La meditazione del pane: un’arte per tutti e tutte

Parlando di panificazione, Claudio ci lascia qualche dritta su come utilizzare il lievito madre liquido, ideale e semplice da gestire nella panificazione a casa. Il cuoco racconta che, quando può, inizia il processo la sera con un impasto leggero, per poi riprenderlo la mattina aggiungendo farina e acqua per l’impasto principale.

Suggerisce poi una tecnica interessante e molto più semplice da replicare di quanto non si immagini, ovvero quella della “pieghe a tre” da mettere in pratica nella prima ora di lievitazione per rinforzare l’impasto e migliorare l’alveolatura: «Si procede stendendo un po’ di farina sul piano dove si andrà a rovesciare l’impasto, successivamente i tre lembi vengono ripiegati verso il centro, come a incartare un pacchetto regalo: dritto, sinistro e poi la parte alta, per dare forza senza stressare. Infine, dopo la completa lievitazione, si cuoce a 220°C per 30-40 minuti».  
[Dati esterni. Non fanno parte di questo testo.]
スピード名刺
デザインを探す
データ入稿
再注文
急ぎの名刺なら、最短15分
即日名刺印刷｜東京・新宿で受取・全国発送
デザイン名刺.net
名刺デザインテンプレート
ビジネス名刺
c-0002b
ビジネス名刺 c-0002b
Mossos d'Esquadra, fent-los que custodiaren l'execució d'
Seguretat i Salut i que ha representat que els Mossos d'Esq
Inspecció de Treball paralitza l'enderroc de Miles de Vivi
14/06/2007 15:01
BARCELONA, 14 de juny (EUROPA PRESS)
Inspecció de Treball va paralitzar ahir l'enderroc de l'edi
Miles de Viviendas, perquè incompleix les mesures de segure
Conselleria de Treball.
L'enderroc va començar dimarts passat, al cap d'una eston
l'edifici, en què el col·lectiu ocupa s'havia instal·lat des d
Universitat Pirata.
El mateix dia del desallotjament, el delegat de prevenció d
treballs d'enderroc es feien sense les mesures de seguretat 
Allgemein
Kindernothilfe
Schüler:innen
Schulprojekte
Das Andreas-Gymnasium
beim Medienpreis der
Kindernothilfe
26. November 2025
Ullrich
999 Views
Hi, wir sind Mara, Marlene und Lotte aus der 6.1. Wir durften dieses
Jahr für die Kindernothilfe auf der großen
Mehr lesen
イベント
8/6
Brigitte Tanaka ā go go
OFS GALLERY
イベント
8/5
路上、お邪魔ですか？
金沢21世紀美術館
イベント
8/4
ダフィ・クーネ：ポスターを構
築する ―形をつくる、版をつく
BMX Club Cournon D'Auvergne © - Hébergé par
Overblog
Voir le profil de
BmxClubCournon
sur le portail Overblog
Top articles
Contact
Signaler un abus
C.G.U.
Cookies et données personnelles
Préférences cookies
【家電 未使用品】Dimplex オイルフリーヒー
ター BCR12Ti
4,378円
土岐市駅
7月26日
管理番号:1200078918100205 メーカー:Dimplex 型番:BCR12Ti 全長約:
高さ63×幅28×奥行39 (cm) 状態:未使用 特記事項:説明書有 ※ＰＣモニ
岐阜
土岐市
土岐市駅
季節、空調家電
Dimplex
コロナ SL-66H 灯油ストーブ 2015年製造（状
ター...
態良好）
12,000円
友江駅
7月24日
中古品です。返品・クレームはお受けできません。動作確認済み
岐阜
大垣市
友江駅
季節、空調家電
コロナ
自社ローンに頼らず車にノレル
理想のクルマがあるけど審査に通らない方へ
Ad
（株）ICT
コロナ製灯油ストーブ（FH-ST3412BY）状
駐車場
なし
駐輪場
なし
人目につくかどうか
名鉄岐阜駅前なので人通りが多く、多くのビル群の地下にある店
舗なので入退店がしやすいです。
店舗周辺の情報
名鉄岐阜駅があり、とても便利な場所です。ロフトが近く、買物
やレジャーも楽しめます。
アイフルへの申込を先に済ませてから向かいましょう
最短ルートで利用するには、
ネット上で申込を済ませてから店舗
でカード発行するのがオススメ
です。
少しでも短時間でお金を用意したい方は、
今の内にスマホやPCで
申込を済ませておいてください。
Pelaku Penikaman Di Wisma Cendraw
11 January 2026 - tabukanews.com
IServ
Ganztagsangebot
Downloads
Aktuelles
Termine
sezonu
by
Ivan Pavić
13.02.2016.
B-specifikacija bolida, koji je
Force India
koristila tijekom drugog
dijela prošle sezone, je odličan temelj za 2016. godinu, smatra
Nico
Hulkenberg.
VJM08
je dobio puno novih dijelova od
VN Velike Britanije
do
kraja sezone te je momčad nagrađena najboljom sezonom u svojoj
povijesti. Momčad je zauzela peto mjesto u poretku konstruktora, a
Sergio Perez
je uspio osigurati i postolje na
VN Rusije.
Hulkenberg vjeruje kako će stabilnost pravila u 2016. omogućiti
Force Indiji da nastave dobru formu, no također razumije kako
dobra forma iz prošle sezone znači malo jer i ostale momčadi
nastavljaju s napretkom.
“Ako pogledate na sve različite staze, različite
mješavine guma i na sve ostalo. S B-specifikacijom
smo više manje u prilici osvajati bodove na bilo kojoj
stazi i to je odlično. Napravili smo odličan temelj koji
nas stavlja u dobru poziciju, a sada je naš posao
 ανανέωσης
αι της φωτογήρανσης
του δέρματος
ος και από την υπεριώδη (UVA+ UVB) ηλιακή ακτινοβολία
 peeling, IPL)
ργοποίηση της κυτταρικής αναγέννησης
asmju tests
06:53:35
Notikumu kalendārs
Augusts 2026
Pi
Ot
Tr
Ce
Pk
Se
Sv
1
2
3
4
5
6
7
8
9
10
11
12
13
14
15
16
Sono questi i gesti semplici, che in realtà fanno la grande differenza. Alla domanda su quale sia il modo migliore per mangiare il pane, Claudio non sa proprio decidere: che sia fresco, tostato, accompagnato o semplice, un pane a lievitazione naturale ottenuto con lievito madre diventa più buono col tempo e anzi, se ben riscaldato, continua a rilasciare i suoi aromi inconfondibili. È un prodotto valido perché porta in tavola sapore, biodiversità e salute, ottenuto da chi coltiva e trasforma con rispetto: con la campagna Tutta farina del nostro sacco, Slow Food Italia e Slow Grains vogliono ricordare quanto sia essenziale valorizzare queste figure.